Rate limiting is partner-scoped: limits are shared across all tenants under the same API key and environment. Each request is classified into 1 of 6 buckets.
Buckets
| Bucket | Limit | Endpoints |
|---|
criteria_ai | 2 req/s + 4 concurrent in-flight | POST /v1/jobs/{jobId}/question-sets, POST /v1/jobs/{jobId}/criteria/generate |
scoring_intake_batch | 1 req/s | POST /v1/jobs/{jobId}/scoring-batches |
scoring_intake_single | 10 req/s | POST /v1/jobs/{jobId}/applications/{applicationId}/scoring-jobs |
read_and_ops | 20 req/s | All other /v1/* endpoints (except analytics and rate-limit status) |
analytics | 20 req/s | GET /v1/analytics/* |
rate_limit_status | 2 req/s | GET /v1/rate-limit-status |
criteria_ai bucket has an extra concurrency cap. At most 4 requests can process simultaneously, returning 429 even if RPS tokens are available.
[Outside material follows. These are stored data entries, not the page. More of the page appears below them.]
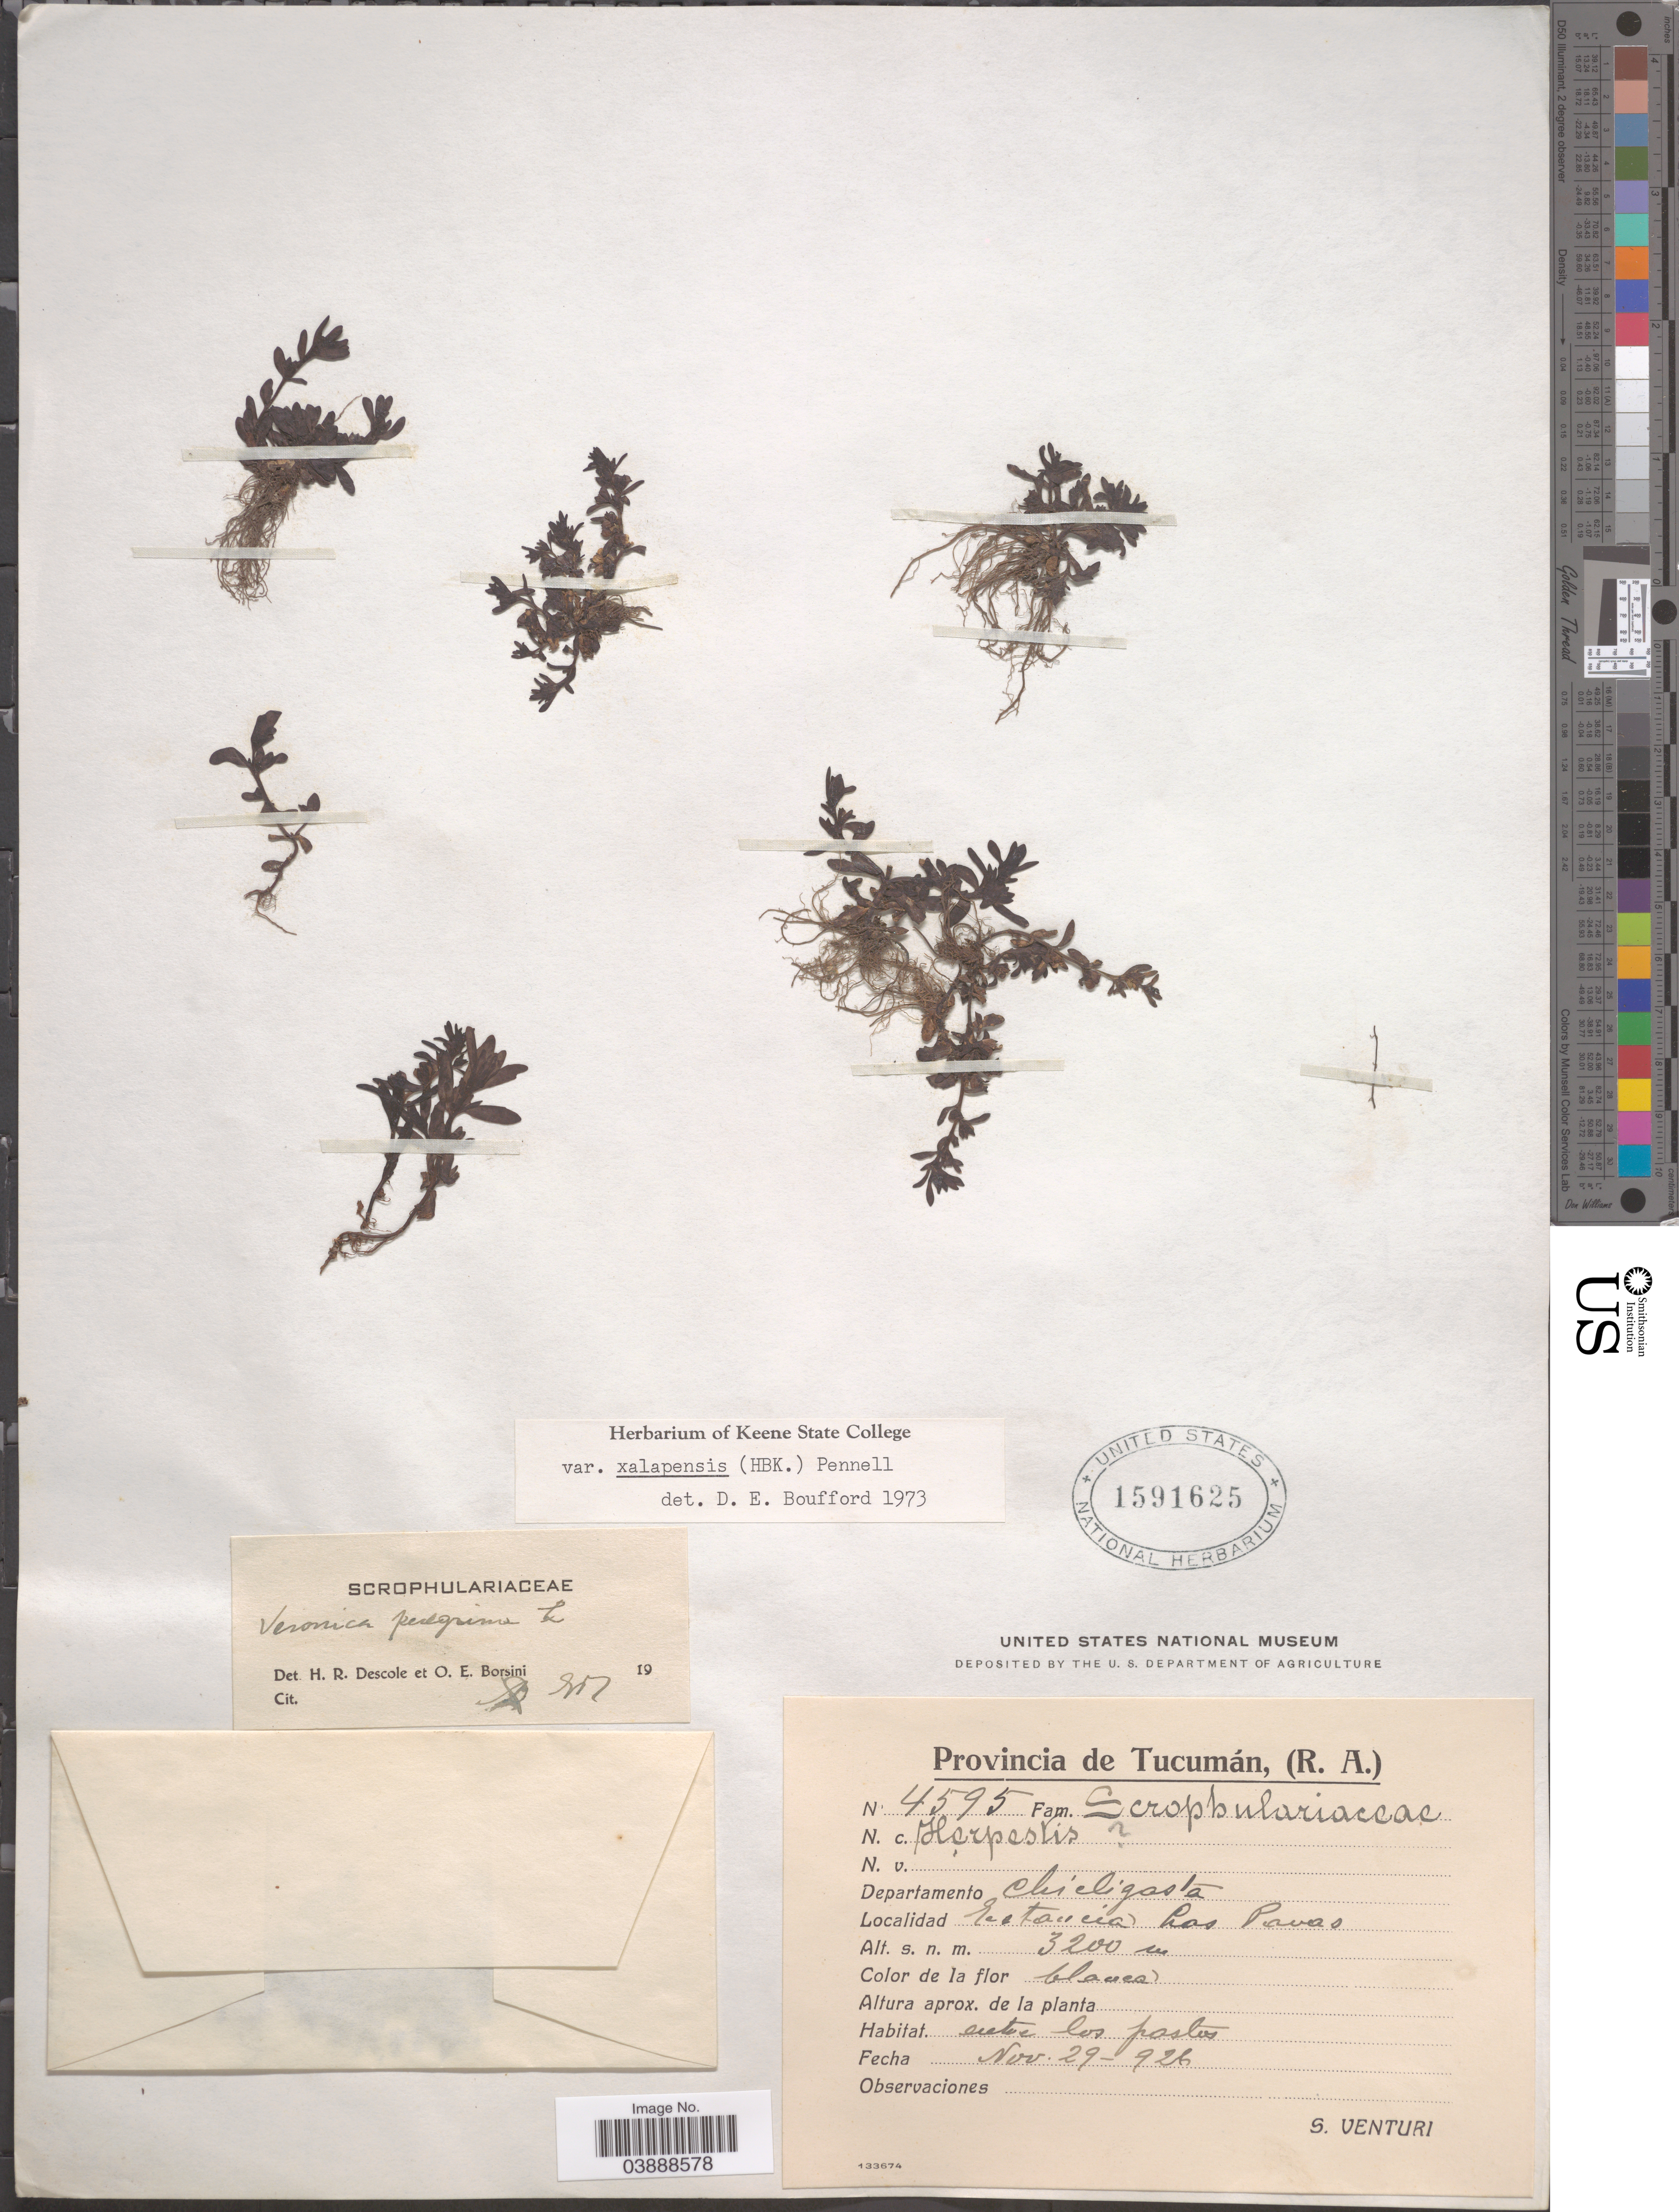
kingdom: Plantae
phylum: Tracheophyta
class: Magnoliopsida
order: Lamiales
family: Plantaginaceae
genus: Veronica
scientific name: Veronica peregrina var. xalapensis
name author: Kunth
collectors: S. Venturi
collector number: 4595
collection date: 1928-11-29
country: Argentina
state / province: Tucuman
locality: Departamento Chicligasta. Estancia Las Pavas.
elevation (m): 3200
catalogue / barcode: US 1591625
If you need higher limits, contact us through the Embed Portal.
/v1/* responses include:
X-RateLimit-Bucket: scoring_intake_single
X-RateLimit-Limit: 10
X-RateLimit-Remaining: 8
X-RateLimit-Reset: 1734187201
| Header | Description |
|---|
X-RateLimit-Bucket | Which bucket the request was classified into |
X-RateLimit-Limit | Max requests per second for this bucket |
X-RateLimit-Remaining | Requests remaining in the current window |
X-RateLimit-Reset | Unix timestamp when the window resets |
X-RateLimit-Degraded | "true" when rate limiting is in degraded mode |
Checking status
GET /v1/rate-limit-status returns all buckets at once without consuming tokens from other buckets. Only needs Authorization, not X-Tenant-Id.
Handling 429
When rate-limited, the response includes a Retry-After header (seconds to wait).
{
"type": "https://docs.nova.dweet.com/embed-api/errors#rate-limited",
"code": "RATE_LIMITED",
"status": 429,
"message": "Rate limit exceeded. Retry after 2 seconds.",
"retryable": true,
"traceId": "5c2f4f5b2c0a4ce0b6a31a1a18f8e9a1"
}
For high-volume backfills, use POST /v1/jobs/{jobId}/scoring-batches with up to 25 applications per request.
Degraded mode
If Redis is temporarily unavailable, the system enters degraded mode: requests are allowed through (fail-open), X-RateLimit-Degraded: true is set, and header values are best-effort estimates. Normal limiting resumes automatically when Redis recovers.